Deutsche Spuren im Libanon
Kaps – ein Dresdner Flügel im Choufgebirge

Der Libanon ist entgegen seiner Größe reich an Sehenswürdigkeiten. Zu den Hauptattraktionen des Zedernstaates gehört neben den Säulen von Baalbek und dem Hafen von Byblos auch der prächtige Beiteddine-Palast, von dem aus das unter osmanischer Herrschaft stehende Libanongebirge regiert wurde.
Heute dauert die Fahrt von Beirut nach Beiteddine mit dem Auto nur rund eine Stunde, doch im frühen 19. Jahrhundert, als der Palast gebaut wurde, benötigte man zwei Tage für den steilen und beschwerlichen Weg von der Küste ins Choufgebirge. Für den dreißig Jahre währenden Bau des riesigen Palastes ließ Emir Bashir Shihab II. armenische Handwerker aus Aleppo kommen, die besten der damaligen Zeit. In seiner Architektur vereinigen sich osmanische, libanesische und westliche Elemente. Der Beiteddine-Palast ist bis heute in Größe und Pracht einzigartig im gesamten Libanon.

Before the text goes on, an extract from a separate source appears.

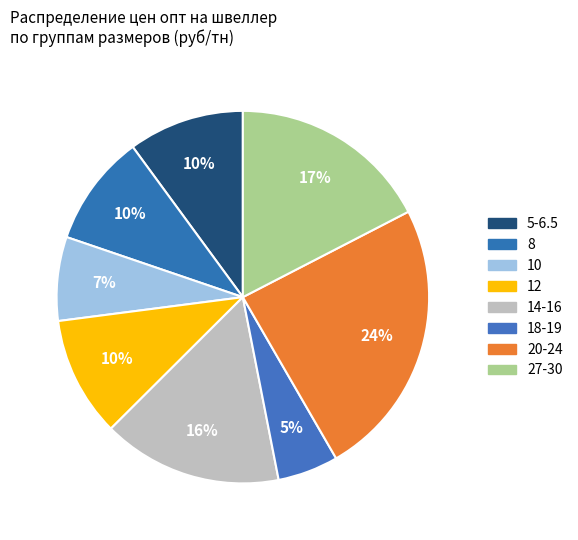

How many slices are in this pie chart?

8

Über einen großen mit Springbrunnen versehenen Vorhof hat der Besucher Zugang zu einer Vielzahl von Besprechungs- und Empfangszimmern, einem weitläufigen Hammam und einem Harem. Dort, in den Räumen des oberen Harems, den Privatgemächern der damaligen Herrscher, steht ein Flügel, der seine spannende Geschichte erst auf den zweiten Blick preisgibt. Unscheinbar von außen und nur mit einem kleinen goldenen, kaum lesbaren Emblem versehen, offenbart er sein Geheimnis erst, wenn man ihn öffnet: Es handelt sich um einen Flügel von Ernst Kaps, einem in Dresden ansässigen Hersteller von Pianos und Flügeln. Goldene Plaketten im Inneren des Klaviers verraten, dass Kaps königlicher Hoflieferant von Belgien und Sachsen war. Berühmt waren die Klaviere für einen von Kaps erfundenen Resonator, der die Klangschönheit und Fülle des Tons wesentlich erhöhte. In jedem Jahr wurden nur einige Hundert hergestellt und über Salons in Deutschland, Europa und den USA verkauft.
Ferner war Sultan Abdülhamid II. dafür bekannt, selbst leidenschaftlich Klavier zu spielen. Schon in seiner Jugend war er viel durch Europa gereist und Zeit seines Lebens von europäischen Künsten begeistert, wofür er von konservativen Kreisen im Osmanischen Reich kritisiert wurde. Außerdem hatte er eine besondere Nähe zu Deutschland, denn er war mit Wilhelm II., dem letzten Kaiser Deutschlands, persönlich befreundet und die beiden Nationen waren Verbündete. Experten aus Deutschland modernisierten die türkische Armee und auch in anderen Gebieten setzte man auf deutsche Erfahrungen. Der Fund in Beiteddine zeigt, wie weitreichend dieser Austausch war – er reichte bis hin zu Musikinstrumenten.